BEGIN Excerpt provided

Wii Retro Review by Dan Whitehead

24 November, 2007

It's been a very quiet few weeks on the Virtual Console front, no doubt thanks to the arrival of a long awaited plumber, so hopefully you'll forgive us the indulgence of rolling last week's solitary release into this week's roundup. Luckily, although the number of new games is nothing to write home about, this week's two new additions are both classics of their genre.

King of Fighters '94

  • Platform: NeoGeo
  • Wii Points: 900
  • In Real Money: GBP 6.30 / EUR 9 (approx)

Nobody is likely to be surprised at yet another NeoGeo fighting game but, as with so many of that overlooked handheld's line-up, SNK's King of Fighters is a superbly accomplished entry in beat-em-up pantheon. [Editor's note: Handheld, eh? We think he's gone mad. Watch out.]

The idea was to combine as many of the company's characters into one game as possible, a sort of prototype for Smash Bros, so obscure fighting fans will be happy to see brawlers from Fatal Fury, Art of Fighting and even vertical shoot-em-up Ikari Warriors. There's also innovation on the gameplay front, with a three-man team set up in which you choose what order your fighters will battle, and then scrap in a winner-stays-on style until one team is completely beaten.

'Virtual Console Roundup' Screenshot kof

There are some weird quirks as well. You can't choose which fighters make up your team, for instance. Instead you choose from pre-selected trios assigned by country. There are eight such national teams, though only three of them bear any resemblance to their supposed home countries. The England team, for instance, features two Japanese girls.

Still, it's a solid, technical fighting game that, like most SNK outings, skews more towards the hardcore player than the casual punching aficionado. It also looks very nice, with some impressive-for-the-time 3D scrolling and beefy sprites. With so many fighting games available on the VC now, I suspect that only an obsessive completist would want to own them all but, taken on its own merits, King of Fighters is a damn fine game.

END Excerpt provided
BEGIN Supplied entries

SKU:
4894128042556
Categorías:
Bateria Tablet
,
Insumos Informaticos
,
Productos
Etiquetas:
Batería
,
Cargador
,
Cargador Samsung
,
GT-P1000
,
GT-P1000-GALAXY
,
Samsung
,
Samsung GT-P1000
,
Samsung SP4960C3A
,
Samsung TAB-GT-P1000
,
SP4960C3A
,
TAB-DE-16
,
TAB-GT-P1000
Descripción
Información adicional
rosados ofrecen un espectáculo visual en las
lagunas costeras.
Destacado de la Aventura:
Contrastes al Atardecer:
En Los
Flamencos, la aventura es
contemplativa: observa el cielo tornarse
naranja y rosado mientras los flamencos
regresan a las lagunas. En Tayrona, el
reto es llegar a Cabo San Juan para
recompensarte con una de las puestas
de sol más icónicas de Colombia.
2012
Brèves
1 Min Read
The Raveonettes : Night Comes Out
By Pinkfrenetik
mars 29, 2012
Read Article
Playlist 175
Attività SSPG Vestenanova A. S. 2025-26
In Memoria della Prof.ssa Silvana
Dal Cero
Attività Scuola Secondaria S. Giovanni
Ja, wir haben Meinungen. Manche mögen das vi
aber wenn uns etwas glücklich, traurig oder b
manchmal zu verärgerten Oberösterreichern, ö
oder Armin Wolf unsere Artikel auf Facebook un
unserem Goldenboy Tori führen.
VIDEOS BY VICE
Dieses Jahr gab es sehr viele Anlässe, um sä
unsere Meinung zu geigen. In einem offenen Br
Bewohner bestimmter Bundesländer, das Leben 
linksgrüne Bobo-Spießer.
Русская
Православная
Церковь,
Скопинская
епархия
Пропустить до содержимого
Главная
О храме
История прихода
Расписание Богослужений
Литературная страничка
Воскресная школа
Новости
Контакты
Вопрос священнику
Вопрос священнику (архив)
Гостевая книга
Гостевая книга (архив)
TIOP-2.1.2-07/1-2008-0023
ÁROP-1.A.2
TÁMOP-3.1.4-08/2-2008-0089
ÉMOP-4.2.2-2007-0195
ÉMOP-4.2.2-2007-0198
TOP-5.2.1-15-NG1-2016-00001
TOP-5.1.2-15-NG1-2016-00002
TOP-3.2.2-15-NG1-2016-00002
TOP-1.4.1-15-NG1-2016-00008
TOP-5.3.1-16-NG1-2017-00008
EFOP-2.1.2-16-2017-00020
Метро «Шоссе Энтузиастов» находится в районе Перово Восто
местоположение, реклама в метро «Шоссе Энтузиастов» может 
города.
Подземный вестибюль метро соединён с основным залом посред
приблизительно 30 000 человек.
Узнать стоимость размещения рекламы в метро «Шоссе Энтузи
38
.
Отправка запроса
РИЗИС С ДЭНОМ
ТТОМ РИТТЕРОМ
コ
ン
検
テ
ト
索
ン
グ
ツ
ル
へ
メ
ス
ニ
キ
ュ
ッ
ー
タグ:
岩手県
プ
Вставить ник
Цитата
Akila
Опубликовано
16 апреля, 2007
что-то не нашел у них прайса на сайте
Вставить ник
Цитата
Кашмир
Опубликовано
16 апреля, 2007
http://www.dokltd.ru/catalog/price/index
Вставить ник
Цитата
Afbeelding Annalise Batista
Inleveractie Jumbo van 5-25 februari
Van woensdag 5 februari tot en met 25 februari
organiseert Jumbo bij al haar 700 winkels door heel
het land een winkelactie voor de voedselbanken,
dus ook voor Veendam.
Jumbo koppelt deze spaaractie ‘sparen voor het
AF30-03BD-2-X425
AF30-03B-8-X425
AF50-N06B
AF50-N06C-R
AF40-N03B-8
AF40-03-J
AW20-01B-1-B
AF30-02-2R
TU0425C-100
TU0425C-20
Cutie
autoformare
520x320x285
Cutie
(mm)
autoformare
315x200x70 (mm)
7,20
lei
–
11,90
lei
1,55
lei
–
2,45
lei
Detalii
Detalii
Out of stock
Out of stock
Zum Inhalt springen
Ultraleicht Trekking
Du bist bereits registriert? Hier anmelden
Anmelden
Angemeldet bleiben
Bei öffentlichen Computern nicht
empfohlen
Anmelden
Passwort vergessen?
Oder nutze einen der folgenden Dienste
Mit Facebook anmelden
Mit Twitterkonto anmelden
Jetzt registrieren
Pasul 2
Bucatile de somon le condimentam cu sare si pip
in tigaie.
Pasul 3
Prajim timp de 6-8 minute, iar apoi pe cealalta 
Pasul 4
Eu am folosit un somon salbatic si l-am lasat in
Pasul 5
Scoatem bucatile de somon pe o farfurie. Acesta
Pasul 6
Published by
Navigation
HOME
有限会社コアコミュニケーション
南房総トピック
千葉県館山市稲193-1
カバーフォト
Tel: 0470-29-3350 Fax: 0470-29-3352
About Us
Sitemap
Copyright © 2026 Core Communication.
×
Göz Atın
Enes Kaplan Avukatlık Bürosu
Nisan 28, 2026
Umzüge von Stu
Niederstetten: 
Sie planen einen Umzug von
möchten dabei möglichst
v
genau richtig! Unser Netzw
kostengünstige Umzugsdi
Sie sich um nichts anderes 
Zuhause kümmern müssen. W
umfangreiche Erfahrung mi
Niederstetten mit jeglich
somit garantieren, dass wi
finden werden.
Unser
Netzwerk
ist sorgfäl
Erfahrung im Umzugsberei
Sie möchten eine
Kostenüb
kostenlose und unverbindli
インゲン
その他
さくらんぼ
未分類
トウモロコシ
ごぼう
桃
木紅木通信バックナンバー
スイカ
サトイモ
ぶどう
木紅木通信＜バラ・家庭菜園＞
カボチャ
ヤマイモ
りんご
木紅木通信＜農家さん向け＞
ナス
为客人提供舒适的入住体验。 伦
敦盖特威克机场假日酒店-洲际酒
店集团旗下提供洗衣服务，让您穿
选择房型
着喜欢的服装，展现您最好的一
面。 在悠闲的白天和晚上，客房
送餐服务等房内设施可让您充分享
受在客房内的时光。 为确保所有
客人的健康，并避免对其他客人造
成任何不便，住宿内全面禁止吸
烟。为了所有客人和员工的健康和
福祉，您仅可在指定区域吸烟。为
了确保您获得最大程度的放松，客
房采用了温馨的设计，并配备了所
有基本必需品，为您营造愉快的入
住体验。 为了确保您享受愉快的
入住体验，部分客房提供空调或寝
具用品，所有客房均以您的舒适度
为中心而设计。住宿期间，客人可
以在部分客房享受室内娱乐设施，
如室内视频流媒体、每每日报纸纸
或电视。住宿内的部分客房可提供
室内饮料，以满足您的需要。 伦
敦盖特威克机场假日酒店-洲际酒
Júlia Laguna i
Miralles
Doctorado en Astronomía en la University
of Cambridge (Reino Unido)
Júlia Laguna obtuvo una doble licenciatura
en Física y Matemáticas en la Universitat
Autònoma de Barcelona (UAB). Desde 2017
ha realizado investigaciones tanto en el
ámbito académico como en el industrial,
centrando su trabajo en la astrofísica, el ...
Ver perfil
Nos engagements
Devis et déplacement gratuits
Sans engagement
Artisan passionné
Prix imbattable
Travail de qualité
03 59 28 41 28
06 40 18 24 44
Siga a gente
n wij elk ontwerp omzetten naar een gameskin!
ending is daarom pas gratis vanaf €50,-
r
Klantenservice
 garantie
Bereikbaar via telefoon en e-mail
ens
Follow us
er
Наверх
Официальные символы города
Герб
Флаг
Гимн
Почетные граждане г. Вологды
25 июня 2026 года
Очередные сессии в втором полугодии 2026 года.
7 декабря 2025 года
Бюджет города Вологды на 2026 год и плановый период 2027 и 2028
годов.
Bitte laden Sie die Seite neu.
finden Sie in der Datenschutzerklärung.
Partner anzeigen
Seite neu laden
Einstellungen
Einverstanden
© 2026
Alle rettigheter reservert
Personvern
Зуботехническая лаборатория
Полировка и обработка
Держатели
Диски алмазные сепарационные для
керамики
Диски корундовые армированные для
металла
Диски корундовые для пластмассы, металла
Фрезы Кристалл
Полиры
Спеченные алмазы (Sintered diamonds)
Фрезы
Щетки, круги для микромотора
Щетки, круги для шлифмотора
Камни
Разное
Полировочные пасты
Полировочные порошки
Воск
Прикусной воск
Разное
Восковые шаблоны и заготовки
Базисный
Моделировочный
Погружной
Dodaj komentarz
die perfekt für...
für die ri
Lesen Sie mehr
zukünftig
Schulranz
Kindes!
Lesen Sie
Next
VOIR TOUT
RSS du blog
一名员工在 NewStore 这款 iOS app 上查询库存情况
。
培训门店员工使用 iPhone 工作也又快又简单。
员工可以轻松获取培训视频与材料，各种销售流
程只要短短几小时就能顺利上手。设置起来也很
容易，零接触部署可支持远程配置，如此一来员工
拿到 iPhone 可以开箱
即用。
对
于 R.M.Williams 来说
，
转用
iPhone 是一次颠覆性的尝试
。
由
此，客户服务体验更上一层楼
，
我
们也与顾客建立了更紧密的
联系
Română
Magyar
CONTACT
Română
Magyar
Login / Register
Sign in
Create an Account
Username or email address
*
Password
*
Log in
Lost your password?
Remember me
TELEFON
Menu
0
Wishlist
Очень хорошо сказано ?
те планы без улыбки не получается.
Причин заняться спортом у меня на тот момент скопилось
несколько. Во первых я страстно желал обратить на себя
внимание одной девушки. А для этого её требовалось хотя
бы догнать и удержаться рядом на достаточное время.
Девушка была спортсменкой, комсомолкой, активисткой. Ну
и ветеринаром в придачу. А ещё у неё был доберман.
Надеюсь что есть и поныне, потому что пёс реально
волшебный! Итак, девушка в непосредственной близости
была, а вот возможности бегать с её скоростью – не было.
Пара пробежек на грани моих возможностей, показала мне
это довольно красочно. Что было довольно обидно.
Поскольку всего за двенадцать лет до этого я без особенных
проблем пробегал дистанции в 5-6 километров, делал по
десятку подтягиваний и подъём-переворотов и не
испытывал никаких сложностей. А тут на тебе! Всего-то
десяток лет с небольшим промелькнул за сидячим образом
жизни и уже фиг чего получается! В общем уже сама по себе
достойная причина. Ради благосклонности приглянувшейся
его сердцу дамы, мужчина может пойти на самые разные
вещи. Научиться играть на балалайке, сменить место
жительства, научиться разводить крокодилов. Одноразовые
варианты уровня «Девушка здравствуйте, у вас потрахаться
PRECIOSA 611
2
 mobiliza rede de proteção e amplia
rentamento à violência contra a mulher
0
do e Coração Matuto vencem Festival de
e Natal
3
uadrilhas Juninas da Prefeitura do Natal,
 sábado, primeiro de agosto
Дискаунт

END Supplied entries

**What you need to do**
Please reproduce, word for word, the part of the Virtual Console review that opens with the words "Still, it's a" and closes with "damn fine game.".

**Answer section**
Still, it's a solid, technical fighting game that, like most SNK outings, skews more towards the hardcore player than the casual punching aficionado. It also looks very nice, with some impressive-for-the-time 3D scrolling and beefy sprites. With so many fighting games available on the VC now, I suspect that only an obsessive completist would want to own them all but, taken on its own merits, King of Fighters is a damn fine game.